Review: dirty deeds Where the Crawdads Sing
Where the Crawdads Sing, co-produced by Reese Witherspoon and based upon the bestselling novel by Delia Owens, is an absorbing, juicy drama about gorgeous, virile young naturalists bumping their boats, bodies and traumatic pasts against one another in the picturesque marshlands of 1969 North Carolina. It’s also part of a strange new tradition in movies about women and/or queer people exacting revenge on abusive men — a tradition that started before yet appears to have gained traction since the Harvey Weinstein case and #MeToo movement.
Before I go further, I’d like to say that I unequivocally support people who have survived sexual assault, and consider efforts like the Time’s Up initiative to be invaluable steps towards repairing inequities in film and all other industries. It is only fitting — and long overdue — that Hollywood rise to this occasion and tell stories of abuse, specifically from women’s points of view.
This does not, however, I feel, justify framing a broader cultural movement through a lens of murderous retribution. Yet this is precisely what we’ve seen happen in some of the most acclaimed movies of the past four years: we saw it in The Power of the Dog (‘21), for which Jane Campion became the third woman ever to win the Oscar for direction… it popped up the year before in Promising Young Woman (‘20, dir. Emerald Fennell), which also included scenes of Carey Mulligan’s avenging dropout drugging another woman character and then leading that woman to believe that a man has raped her… and in Hustlers (‘19), perhaps the most ethically conscious of these films, where a group of former strippers scam rich men for hundreds of thousands of dollars in the wake of the 2008 financial crisis.
Somehow, the most persistent voice in this rather incongruously zippy chorus of second wave psychopathy is Ms. Witherspoon, who has, in the last decade, established a highly profitable career as producer on projects like Gone Girl (‘14 — murder as revenge for a disappointing marriage), Big Little Lies (‘17-’19 — murder as a ladies’ group night activity), and now, Crawdads. Each of these stories favors women protagonists who commit and conceal murders, treating their acts of violence as either necessary or understandable gestures of self-preservation. In truth, all these stories do is echo the values of imperialist society, which states that if someone stands in your way, eliminate them.
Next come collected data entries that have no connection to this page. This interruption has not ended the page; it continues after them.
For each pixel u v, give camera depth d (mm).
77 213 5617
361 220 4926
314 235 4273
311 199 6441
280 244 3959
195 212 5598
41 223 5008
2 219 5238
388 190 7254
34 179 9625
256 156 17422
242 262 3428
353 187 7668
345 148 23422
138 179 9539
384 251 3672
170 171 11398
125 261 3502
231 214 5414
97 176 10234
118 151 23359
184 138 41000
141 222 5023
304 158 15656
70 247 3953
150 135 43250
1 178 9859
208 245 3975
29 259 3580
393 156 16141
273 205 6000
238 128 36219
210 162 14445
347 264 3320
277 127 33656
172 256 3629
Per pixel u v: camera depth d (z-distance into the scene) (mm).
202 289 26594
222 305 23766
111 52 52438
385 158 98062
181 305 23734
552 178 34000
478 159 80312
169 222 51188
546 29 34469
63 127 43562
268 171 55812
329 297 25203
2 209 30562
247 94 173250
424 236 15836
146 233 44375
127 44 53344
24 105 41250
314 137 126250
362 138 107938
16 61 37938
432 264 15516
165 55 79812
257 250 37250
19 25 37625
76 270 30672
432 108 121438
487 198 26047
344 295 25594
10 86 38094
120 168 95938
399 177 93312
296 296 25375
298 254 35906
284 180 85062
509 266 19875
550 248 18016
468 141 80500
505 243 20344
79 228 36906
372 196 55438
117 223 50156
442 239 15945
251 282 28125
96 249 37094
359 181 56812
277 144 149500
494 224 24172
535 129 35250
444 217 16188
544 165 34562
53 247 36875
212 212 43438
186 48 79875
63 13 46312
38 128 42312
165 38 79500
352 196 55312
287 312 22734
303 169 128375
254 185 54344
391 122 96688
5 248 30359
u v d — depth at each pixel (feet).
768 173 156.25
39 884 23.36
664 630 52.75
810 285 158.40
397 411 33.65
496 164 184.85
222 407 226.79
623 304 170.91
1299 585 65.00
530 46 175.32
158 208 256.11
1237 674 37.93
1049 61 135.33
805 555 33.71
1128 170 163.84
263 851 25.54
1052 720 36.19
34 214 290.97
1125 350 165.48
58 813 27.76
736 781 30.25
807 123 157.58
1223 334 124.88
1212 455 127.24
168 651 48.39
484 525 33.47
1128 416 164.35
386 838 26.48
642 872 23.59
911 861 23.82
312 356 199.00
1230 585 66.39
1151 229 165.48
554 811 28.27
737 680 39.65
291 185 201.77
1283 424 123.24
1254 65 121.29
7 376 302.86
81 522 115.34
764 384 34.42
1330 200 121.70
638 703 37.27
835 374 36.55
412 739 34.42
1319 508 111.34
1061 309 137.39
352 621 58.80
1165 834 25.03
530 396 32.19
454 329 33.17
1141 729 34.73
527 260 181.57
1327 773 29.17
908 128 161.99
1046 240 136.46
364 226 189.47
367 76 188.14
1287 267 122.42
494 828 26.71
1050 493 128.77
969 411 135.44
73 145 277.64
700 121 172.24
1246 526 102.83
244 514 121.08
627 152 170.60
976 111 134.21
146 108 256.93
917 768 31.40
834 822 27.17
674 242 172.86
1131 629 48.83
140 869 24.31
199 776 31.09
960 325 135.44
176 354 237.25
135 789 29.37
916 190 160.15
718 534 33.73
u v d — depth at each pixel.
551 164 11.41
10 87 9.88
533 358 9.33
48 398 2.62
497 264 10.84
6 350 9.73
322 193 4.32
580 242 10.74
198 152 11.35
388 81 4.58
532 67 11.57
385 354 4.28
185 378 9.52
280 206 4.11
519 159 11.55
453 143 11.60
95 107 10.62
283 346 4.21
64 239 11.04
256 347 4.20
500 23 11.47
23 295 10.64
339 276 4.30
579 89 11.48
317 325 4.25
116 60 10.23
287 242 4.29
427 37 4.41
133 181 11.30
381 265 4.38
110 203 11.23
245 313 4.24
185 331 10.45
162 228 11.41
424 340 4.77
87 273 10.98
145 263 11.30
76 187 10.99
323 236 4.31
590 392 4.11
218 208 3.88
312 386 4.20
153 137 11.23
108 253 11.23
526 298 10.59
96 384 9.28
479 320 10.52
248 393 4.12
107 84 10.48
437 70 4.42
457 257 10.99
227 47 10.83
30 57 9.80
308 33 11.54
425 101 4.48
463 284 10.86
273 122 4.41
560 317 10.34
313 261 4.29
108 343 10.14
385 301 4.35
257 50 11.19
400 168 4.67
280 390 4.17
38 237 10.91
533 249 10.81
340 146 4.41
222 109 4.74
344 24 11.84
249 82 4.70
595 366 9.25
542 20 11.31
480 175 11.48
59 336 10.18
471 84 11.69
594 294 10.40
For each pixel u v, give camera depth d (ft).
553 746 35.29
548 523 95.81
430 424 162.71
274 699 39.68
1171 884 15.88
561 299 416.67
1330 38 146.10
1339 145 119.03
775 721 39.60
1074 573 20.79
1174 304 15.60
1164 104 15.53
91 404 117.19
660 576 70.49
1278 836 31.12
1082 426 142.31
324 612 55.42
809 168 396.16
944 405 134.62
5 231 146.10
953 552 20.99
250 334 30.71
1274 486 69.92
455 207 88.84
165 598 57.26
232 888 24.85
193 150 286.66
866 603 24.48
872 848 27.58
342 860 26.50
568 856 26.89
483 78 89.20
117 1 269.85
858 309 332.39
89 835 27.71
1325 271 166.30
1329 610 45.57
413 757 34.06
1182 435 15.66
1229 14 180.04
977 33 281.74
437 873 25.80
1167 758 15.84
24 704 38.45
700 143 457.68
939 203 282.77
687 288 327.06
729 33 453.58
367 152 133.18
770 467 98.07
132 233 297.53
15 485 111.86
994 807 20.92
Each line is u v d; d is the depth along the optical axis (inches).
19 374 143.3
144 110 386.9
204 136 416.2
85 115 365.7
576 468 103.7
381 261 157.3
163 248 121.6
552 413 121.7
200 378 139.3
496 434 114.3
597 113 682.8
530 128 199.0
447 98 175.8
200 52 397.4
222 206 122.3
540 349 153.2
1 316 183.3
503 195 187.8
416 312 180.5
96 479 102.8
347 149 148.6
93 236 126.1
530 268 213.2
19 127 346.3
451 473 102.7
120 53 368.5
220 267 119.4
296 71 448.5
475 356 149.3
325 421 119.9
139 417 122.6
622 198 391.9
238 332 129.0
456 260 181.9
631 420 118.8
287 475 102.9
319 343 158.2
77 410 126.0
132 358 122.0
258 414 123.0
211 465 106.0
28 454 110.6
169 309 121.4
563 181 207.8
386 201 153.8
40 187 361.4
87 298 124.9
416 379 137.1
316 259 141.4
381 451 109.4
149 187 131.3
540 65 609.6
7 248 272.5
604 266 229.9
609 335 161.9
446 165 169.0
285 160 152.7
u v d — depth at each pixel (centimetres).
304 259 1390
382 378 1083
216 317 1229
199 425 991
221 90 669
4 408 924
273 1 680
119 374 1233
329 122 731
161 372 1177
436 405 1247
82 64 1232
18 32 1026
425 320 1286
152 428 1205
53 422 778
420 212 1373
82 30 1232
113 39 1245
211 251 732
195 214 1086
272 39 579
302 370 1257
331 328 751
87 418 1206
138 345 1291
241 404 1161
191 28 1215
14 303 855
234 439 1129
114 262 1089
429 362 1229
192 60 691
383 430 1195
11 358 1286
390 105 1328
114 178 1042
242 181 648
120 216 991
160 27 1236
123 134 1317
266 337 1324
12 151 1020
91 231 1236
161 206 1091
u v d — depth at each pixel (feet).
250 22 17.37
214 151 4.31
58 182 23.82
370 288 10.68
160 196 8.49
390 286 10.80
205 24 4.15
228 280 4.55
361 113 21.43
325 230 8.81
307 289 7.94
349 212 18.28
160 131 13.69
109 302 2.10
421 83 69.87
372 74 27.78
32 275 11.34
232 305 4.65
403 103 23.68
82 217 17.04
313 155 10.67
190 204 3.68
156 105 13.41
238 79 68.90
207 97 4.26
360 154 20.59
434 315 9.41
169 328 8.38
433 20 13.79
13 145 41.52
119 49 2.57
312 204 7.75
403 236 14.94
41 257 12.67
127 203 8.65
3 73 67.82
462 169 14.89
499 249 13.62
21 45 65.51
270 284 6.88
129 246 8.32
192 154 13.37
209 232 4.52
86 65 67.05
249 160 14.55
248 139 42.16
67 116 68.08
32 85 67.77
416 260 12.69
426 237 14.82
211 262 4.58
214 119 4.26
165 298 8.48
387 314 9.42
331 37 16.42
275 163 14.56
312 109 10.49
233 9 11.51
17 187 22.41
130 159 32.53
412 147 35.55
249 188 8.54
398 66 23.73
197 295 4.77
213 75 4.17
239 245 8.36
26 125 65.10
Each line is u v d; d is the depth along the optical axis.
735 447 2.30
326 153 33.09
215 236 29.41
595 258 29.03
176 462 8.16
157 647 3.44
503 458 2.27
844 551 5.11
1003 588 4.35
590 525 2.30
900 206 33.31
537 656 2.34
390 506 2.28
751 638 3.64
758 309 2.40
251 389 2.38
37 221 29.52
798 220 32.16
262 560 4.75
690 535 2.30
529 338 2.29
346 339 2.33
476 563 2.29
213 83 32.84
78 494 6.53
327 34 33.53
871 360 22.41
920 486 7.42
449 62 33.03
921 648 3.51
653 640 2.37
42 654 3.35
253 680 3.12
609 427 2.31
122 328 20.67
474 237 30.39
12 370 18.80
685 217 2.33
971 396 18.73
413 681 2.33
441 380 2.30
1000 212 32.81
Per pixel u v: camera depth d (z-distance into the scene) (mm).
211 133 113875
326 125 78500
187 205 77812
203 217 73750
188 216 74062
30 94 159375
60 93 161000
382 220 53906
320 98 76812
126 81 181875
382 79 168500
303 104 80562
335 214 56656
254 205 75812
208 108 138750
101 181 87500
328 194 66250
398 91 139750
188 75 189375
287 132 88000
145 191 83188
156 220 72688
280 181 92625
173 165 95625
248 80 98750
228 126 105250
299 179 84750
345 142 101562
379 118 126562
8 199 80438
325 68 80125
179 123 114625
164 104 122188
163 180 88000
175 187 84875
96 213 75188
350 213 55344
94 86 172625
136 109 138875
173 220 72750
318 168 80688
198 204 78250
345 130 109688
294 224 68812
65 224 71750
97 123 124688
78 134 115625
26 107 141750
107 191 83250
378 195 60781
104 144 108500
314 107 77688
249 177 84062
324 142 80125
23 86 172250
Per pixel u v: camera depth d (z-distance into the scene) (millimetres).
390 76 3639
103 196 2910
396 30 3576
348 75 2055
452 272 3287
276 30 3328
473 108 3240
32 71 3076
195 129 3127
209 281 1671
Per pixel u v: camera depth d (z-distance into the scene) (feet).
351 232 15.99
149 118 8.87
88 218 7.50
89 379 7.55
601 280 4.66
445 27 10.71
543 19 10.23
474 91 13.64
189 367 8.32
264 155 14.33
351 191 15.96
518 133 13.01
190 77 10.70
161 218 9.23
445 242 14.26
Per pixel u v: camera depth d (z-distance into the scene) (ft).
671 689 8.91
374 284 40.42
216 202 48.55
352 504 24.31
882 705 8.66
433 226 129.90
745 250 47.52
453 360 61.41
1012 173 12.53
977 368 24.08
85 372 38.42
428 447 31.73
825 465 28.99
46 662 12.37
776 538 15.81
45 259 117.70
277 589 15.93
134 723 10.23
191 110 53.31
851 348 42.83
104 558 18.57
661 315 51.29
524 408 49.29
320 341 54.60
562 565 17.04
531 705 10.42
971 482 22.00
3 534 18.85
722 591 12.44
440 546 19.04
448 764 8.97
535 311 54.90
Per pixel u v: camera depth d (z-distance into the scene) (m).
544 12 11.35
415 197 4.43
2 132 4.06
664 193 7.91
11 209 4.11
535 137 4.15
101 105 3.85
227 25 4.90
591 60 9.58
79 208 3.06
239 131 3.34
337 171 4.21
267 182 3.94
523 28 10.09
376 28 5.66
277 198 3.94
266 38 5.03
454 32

It may sound trite to compare the murder that happens in Where the Crawdads Sing to, say, the Crusades — but both instances of violence are borne out of a common human impulse: to control that which is beyond control. To preserve a stake in that which is considered precious, at the expense of competing interests. Yes, Kya (played with simpering luminosity by Daisy Edgar-Jones) does feel she’s being stalked by Chase (Harris Dickinson), who has previously sexually assaulted her, and she wants to continue living alone in her beloved marshland without any fear of being attacked.
She is justified in endeavoring to locate peace for herself, but it is this critic’s firm belief that neither she nor any other person is ever justified in the deliberate, conscious taking of another person’s life. To suggest otherwise is reckless and morally reprehensible.
Any question of “excusable” premeditated homicide is rendered all the more urgent by Ms. Owen’s personal history, which has received increased scrutiny in the wake of this movie’s release. Regardless of everything, though, Where the Crawdads Sing makes for a mild yet consistently appealing murder-mystery-regional-romance. It is only in the final five minutes that an aged Tate (played for most of the movie’s runtime with dreamy sensitivity by Taylor John Smith), Kya’s eventual hubby, discovers that his now-deceased wife did in fact kill the man she was tried for murdering decades earlier. He tosses the only remaining evidence — a seashell necklace that had belonged to her victim — into the ocean, thereby sparing Kya from any unflattering postmortems.
How cruel, to allow your devoted husband of nearly fifty years to discover a horrific secret about you only after you’d gone. To leave him to sit with that knowledge for his few remaining years, without closure. Someone tell me, please, what is so empowering about that?